Built-in String Rules

These rules are in the StringRules static class:

  • Rule<char, char> Char(char c) - Matches a specific character (case-sensitive).
  • Rule<char, char> IChar(char c) - Matches a specific character (case-insensitive).
  • Rule<char, char> IsLetter - Matches any letter.
  • Rule<char, char> IsDigit - Matches any digit.
  • Rule<char, string> Text(string text, string message = null) - Matches a string of text (case-sensitive).
  • Rule<char, string> IText(string text, string message = null) - Matches a string of text (case-insensitive).
  • Rule<char, string> JoinText(this Rule<char, char[]> rule) - Maps a char array result into a string.
  • Rule<char, string> ManyAsString(this Rule<char, char> rule, bool required = false, string message = null) - The same as Many().JoinText(), but uses a StringBuilder rather than an IList<char> and string.Join.

Results

Like ISource<TToken>, IResult<TToken, TOutput> has an extension method that allows one to treat it like a discriminated union.

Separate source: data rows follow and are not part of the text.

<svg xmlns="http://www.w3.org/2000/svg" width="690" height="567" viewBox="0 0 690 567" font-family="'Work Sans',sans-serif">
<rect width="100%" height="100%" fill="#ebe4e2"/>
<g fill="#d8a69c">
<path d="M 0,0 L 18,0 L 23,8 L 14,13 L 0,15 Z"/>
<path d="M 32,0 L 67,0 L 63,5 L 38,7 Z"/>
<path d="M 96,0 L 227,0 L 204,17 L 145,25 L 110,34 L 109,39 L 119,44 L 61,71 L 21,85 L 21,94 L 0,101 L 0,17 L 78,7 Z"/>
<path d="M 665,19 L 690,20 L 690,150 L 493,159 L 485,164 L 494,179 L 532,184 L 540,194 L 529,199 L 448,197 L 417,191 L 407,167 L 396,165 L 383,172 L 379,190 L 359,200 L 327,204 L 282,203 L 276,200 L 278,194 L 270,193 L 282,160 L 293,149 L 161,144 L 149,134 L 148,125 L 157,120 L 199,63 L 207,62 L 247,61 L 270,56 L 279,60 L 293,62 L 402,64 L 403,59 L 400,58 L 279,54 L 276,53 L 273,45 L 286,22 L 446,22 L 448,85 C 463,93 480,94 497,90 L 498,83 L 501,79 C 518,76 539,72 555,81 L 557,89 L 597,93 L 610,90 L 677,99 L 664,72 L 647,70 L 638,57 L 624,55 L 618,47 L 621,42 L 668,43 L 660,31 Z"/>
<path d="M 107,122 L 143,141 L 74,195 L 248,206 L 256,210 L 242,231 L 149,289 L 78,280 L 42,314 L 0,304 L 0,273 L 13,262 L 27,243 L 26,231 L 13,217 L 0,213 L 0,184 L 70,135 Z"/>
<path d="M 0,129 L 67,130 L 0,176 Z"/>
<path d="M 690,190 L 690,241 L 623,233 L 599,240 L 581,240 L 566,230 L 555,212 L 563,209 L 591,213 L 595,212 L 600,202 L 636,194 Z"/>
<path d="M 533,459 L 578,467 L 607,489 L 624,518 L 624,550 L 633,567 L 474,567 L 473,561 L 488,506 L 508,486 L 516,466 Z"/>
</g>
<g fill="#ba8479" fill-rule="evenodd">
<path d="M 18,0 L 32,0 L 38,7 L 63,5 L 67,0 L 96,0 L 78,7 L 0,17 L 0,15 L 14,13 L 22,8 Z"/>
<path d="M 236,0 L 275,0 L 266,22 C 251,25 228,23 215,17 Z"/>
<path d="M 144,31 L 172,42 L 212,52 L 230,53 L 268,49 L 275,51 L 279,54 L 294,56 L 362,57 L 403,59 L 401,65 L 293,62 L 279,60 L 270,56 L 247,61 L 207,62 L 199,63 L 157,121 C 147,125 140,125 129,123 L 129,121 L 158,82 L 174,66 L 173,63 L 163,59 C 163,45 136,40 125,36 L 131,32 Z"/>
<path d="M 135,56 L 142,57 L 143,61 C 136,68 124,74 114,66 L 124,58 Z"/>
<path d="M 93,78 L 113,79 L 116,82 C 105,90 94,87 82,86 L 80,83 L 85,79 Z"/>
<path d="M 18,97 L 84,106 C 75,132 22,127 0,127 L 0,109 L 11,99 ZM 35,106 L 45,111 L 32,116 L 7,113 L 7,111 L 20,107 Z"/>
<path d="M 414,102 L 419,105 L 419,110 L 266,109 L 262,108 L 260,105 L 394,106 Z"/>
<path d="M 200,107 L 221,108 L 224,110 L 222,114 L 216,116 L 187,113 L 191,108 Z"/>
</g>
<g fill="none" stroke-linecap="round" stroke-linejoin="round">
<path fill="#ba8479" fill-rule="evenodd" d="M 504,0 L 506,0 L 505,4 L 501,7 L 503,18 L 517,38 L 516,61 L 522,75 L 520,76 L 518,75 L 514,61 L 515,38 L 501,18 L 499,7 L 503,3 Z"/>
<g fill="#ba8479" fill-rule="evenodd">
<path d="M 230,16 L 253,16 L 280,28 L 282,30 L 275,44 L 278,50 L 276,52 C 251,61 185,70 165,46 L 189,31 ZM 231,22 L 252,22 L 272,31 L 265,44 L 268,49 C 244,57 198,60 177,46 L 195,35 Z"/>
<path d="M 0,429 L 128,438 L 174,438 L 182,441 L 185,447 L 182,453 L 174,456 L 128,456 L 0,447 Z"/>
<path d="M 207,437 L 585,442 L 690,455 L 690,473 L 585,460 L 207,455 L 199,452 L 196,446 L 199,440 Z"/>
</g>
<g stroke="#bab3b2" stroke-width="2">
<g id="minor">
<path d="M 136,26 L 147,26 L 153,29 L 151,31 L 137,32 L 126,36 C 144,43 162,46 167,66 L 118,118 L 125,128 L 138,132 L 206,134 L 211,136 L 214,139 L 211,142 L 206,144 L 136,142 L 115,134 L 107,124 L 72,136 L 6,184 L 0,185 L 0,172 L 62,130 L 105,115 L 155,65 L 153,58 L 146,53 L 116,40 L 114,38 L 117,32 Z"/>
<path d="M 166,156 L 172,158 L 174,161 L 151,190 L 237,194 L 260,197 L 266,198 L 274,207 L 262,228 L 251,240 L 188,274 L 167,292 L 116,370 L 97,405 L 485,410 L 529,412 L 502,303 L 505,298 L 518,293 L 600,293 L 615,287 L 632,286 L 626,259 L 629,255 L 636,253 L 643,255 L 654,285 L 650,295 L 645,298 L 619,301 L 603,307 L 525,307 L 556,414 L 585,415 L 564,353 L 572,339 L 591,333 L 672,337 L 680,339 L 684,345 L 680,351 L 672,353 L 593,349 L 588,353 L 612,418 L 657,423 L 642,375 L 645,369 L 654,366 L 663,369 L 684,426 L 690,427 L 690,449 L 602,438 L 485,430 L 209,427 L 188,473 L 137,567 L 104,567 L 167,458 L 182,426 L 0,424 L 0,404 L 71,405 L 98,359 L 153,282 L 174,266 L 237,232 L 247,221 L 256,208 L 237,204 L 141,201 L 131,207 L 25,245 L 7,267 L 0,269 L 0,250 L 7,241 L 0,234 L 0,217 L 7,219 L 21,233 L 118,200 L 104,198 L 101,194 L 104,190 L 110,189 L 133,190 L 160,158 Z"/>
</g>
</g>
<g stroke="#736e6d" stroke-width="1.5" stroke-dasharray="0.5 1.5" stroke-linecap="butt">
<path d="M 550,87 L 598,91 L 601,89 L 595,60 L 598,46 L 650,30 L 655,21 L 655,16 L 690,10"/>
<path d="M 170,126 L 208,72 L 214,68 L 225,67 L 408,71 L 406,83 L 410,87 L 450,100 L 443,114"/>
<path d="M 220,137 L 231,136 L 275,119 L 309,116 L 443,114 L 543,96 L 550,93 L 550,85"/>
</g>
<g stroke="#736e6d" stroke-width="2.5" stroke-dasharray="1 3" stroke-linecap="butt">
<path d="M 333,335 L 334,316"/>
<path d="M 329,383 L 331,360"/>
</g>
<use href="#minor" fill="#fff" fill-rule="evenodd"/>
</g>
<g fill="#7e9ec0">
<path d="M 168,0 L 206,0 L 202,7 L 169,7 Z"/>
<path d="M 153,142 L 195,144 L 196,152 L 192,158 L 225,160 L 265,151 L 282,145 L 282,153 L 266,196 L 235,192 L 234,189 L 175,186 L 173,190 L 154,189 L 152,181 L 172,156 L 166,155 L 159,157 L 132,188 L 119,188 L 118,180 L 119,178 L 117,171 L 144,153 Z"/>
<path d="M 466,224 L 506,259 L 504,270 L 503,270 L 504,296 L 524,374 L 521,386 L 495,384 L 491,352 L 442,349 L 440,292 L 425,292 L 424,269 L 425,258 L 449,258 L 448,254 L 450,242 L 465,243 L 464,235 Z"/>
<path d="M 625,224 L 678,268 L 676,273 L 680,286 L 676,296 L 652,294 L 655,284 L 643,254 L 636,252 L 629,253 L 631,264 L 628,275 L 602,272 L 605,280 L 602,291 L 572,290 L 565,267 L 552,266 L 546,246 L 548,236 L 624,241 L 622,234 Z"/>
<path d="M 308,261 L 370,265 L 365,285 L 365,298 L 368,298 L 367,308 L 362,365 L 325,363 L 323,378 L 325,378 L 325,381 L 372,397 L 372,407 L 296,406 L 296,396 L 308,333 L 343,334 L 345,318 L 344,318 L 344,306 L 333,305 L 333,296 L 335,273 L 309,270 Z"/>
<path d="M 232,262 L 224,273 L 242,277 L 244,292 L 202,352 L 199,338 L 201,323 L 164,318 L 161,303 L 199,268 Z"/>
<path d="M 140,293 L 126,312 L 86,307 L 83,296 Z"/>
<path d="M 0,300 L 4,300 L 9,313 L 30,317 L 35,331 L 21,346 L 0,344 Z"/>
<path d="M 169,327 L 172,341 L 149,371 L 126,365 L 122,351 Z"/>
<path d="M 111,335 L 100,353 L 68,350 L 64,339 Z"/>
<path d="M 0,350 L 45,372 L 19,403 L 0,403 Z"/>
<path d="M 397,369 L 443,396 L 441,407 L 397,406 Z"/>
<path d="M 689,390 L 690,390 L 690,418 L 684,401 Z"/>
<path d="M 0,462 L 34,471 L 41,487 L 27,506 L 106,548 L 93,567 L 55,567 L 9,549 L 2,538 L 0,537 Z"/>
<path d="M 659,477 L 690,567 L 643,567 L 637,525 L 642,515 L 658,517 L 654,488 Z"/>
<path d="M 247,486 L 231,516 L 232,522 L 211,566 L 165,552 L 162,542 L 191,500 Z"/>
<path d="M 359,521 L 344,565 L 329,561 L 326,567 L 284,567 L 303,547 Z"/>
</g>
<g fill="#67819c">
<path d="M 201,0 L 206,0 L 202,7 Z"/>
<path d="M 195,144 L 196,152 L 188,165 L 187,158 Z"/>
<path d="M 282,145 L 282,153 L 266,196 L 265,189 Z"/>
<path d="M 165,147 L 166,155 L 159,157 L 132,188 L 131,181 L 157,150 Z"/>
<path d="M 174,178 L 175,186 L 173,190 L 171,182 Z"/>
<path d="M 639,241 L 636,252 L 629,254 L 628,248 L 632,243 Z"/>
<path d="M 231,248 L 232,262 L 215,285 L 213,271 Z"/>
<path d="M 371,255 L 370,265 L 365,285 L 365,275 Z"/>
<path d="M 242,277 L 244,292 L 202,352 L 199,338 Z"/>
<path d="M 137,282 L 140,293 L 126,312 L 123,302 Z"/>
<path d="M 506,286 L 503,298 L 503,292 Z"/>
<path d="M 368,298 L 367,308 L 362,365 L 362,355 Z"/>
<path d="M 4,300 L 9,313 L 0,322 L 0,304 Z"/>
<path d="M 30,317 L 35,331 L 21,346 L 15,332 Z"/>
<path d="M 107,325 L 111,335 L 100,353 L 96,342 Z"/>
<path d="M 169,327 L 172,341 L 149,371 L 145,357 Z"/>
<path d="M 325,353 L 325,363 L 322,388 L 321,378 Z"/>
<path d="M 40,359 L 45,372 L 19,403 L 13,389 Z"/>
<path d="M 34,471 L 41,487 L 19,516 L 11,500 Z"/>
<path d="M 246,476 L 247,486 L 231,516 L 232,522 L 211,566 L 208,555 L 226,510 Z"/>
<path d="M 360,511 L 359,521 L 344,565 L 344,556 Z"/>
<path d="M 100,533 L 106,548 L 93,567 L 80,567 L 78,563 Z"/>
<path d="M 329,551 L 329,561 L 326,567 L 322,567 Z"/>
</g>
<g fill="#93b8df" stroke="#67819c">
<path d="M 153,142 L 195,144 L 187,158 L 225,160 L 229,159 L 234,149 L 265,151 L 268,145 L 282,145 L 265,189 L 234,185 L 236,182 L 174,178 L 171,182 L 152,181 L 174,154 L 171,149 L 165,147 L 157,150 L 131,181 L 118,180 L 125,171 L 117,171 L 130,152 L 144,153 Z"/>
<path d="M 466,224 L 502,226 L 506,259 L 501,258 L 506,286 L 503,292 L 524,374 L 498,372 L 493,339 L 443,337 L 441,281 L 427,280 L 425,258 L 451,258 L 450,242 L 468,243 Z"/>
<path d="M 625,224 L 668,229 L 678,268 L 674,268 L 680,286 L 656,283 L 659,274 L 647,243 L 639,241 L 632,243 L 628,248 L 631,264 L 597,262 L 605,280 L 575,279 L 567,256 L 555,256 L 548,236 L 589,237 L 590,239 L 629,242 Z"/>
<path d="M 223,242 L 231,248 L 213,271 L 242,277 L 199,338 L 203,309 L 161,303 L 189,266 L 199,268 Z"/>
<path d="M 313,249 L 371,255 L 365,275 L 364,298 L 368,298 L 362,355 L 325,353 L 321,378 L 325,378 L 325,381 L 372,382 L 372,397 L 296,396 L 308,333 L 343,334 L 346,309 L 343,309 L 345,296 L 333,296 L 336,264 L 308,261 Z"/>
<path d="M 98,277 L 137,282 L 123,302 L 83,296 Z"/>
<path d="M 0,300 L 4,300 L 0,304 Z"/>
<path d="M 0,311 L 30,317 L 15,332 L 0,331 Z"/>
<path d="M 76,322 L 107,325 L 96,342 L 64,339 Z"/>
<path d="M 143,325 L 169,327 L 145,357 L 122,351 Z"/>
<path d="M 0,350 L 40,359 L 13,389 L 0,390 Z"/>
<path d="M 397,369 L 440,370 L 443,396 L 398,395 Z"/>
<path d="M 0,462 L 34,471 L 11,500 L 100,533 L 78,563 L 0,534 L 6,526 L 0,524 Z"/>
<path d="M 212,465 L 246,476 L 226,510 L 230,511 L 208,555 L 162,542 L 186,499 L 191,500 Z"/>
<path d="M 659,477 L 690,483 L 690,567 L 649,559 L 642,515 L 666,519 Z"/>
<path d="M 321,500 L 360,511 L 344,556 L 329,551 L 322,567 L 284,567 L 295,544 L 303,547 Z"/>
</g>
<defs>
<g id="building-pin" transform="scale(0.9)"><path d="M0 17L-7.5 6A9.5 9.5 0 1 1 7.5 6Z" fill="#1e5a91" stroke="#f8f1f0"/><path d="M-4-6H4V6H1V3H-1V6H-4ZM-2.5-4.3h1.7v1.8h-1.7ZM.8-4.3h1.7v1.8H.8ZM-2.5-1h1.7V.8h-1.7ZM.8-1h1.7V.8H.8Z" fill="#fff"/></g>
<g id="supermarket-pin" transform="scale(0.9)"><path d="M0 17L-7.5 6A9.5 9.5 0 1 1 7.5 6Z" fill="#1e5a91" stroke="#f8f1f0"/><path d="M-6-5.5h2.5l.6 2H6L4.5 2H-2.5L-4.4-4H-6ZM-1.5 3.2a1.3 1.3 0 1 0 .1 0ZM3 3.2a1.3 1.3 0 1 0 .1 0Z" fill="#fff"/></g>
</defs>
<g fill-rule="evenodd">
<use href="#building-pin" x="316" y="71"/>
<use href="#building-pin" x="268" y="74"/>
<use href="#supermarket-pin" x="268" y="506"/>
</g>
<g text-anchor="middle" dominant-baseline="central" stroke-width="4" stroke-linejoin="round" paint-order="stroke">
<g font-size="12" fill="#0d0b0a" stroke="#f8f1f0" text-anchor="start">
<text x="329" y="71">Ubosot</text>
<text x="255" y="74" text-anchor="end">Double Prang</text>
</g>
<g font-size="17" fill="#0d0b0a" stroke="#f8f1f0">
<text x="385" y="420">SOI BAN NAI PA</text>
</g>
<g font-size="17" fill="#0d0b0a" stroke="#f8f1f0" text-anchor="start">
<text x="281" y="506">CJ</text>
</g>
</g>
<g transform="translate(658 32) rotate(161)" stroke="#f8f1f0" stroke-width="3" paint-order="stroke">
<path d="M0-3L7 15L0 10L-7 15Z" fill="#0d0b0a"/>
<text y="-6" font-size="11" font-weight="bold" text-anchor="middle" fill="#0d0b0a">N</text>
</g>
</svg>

For example:

var results = rule(input);

bool wasSuccess = results.Match(
  fail => {
    Console.Error.WriteLine("Oh no! " + fail.Message);
    return false;
  },
  success => {
    Console.Out.WriteLine("Success! " + success.Value.ToString());
    return true;
  });

Extension Methods

  • IEnumerable<K> Tokenize<T, K>(this Rule<T, K> rule, ISource<T> source, bool throwOnFailure = true) - Executes rule against source until out of input, yielding results. If rule fails and throwOnFailure is true, it will throw a FormatException. If throwOnFailure is false, it will stop yeilding results and ignore any remaining input. This may be useful for building SAX-like lexers that parse fragments without building a complete object graph.